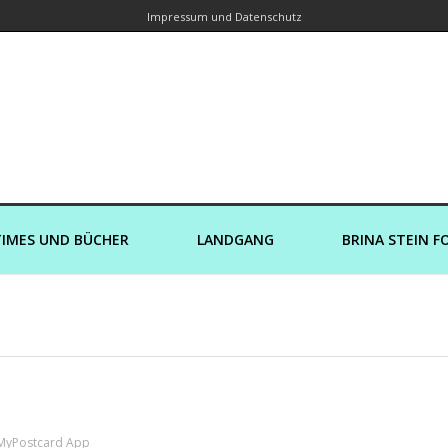
Impressum und Datenschutz
orin – Brina Stein unterwegs zu Wass
Ein Blog, in dem Reisen zu Geschichten werden
IMES UND BÜCHER
LANDGANG
BRINA STEIN F
 MyPostcard App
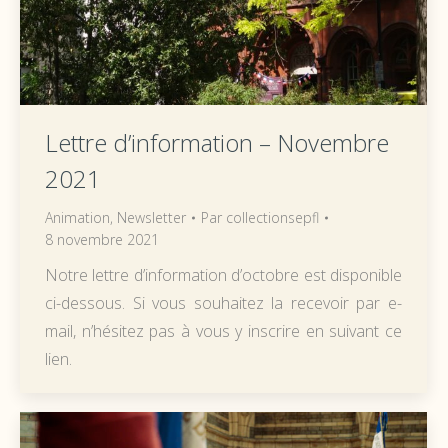
Lettre d’information – Novembre
2021
Animation
,
Newsletter
Par
collectionsepfl
8 novembre 2021
Notre lettre d’information d’octobre est disponible
ci-dessous. Si vous souhaitez la recevoir par e-
mail, n’hésitez pas à vous y inscrire en suivant ce
lien.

## Task details:
Omit every image. Quote each record exactly.

## Answer section:
Impressum und Datenschutz
orin – Brina Stein unterwegs zu Wass
Ein Blog, in dem Reisen zu Geschichten werden
IMES UND BÜCHER
LANDGANG
BRINA STEIN F
 MyPostcard App
Lettre d’information – Novembre
2021
Animation
,
Newsletter
Par
collectionsepfl
8 novembre 2021
Notre lettre d’information d’octobre est disponible
ci-dessous. Si vous souhaitez la recevoir par e-
mail, n’hésitez pas à vous y inscrire en suivant ce
lien.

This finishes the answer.